The honor of the Olympics

  • February 4, 2010
{mosimage}The Olympic Games can be too political, too commercial and too often a platform for cheaters. Yes, they are flawed, and in that they resemble God’s children — damaged but worthwhile, imperfect but noble, scarred but wonderful.

The Winter Games open in Vancouver on Feb. 12 and we hope Canadians slow down to absorb and enjoy this 16-day spectacle because, despite the warts, there is much to celebrate.

Naysayers — and they abound — believe it is wrong to bring the Olympics to Canada when there is urgent need to invest in education, health care, poverty eradication and a long list of other social and cultural programs. The operational and facility cost for the Games is well above $2 billion, and that much again was probably spent on long-term infrastructure projects that were kick-started when Vancouver got the Olympic nod. The exact price tag won’t be known until months after the closing ceremonies.

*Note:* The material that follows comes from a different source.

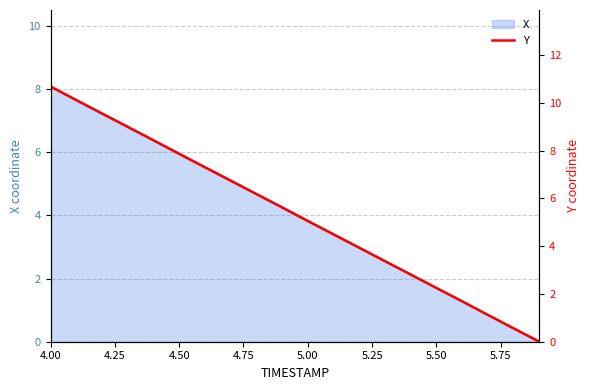

Is it true that X equals 0.3 at 17?

False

Against the huge cost, proponents argue that the Olympics mean $4 billion in economic activity for British Columbia. At a time of global economic pain, the Conference Board of Canada has forecast that, due to Olympic spending, B.C. will have Canada’s fastest growing economy in 2010, and that means jobs for many.

But enough numbers. Having dollar signs pinging your brain is the surest way to ruin what should be an experience that, if you ignore the cynics and look not too hard, represents mankind’s oldest and purest values. In ancient Greece, warring tribes declared a sacred truce for the duration of the Games. So let the same hold true between the conflicting factions in Vancouver.

The modern Olympics were born in 1896 through the efforts of a French idealist, Pierre de Coubertin, who believed an international sporting event could promote peace by fostering brotherhood across cultures, races and religions. Raised in a Catholic home, de Coubertin received a Jesuit education and selected an Olympic motto —  Faster, Higher, Stronger — from a phrase coined by a Dominican priest.  Pope Pius X was an early supporter of de Coubertin’s Olympic idealism, and today the church-based values promoted more than a century ago by the French aristocrat still enlighten the Olympics.

At their best, the Olympics represent respect, fraternity, excellence, dignity and honesty while standing firm against discrimination of every type. Although not always apparent, the Olympic movement opposes overt commercialism and politicization and supports charitable and environmental causes.

But from a spectator’s perspective, perhaps the most endearing aspect of de Coubertin’s legacy is that, as much as victory, the Olympics honour the inherent goodness of an honest struggle to improve, to be the best one can. In one form or another we all face that struggle, in our homes, at work and also in our Christian lives.

It’s that struggle that makes the Olympics captivating. We celebrate the winners, of course, and there’s no harm in that. But we take heart from the struggle. That’s what the Olympics, imperfect as they are, truly represent.